In the C3 way of doing it we didn't commit to the head of repository directly. C3 was a Smalltalk project and used Envy, a Smalltalk-oriented repository system. Envy had some different concepts to mainstream repositories. Since it's ages since I used it my memory on exactly how it worked has gone all fuzzy, but the basic idea was that when you were working on your feature you committed to editions. An edition was like a private branch, visible to everyone but not blessed. Only when you had a successful build on the build machine would you upgrade your edition into a release, which was the equivalent to the mainline. This way you never got broken code into the mainline of the project.
Envy made it easy to work this way, the version control systems we mostly use now make it more tricky. Ideally you want to create a working copy that updates from the true head (to keep you in sync) but commits to a different pending-head branch. Only a successful integration build can actually commit to the true project head. A continuous integration server would check out from the pending head and, if successful, commit to the true head.

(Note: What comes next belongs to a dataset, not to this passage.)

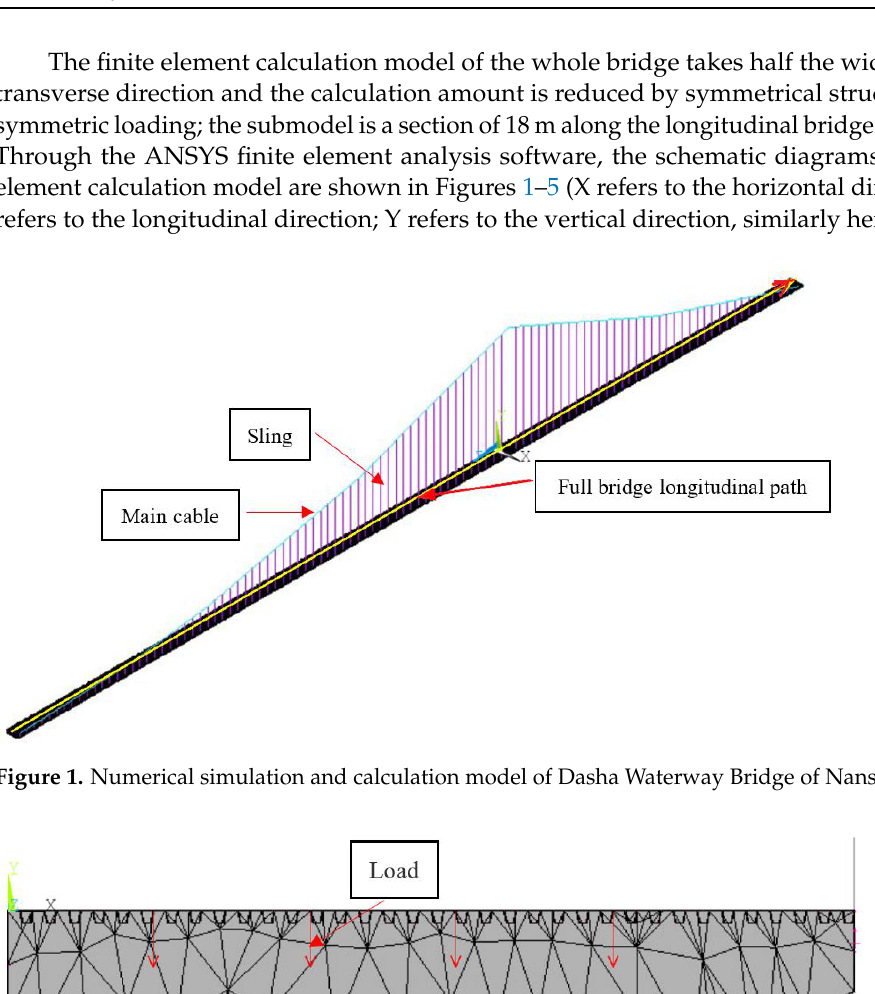
Table 1. Numerical model parameters of bridge deck pavement.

How difficult is it to set something like this up yourself? I'm not sure, I haven't chatted with a team that's done it2. However a number of team oriented tools are providing this kind of capability. For example JetBrains's TeamCity does it under the name "delayed commit". Paul also mentions Borland's Gauntlet.
The other question is how much it matters. Despite my worries we didn't get enough pain from broken builds to want to install a pending head in 2000. If you get a lot of broken integration builds there are other ways to fix it. Often the main problem is that people aren't doing a private build before they commit. As usual the people-issue is often a more important issue to deal with before introducing more complicated technology.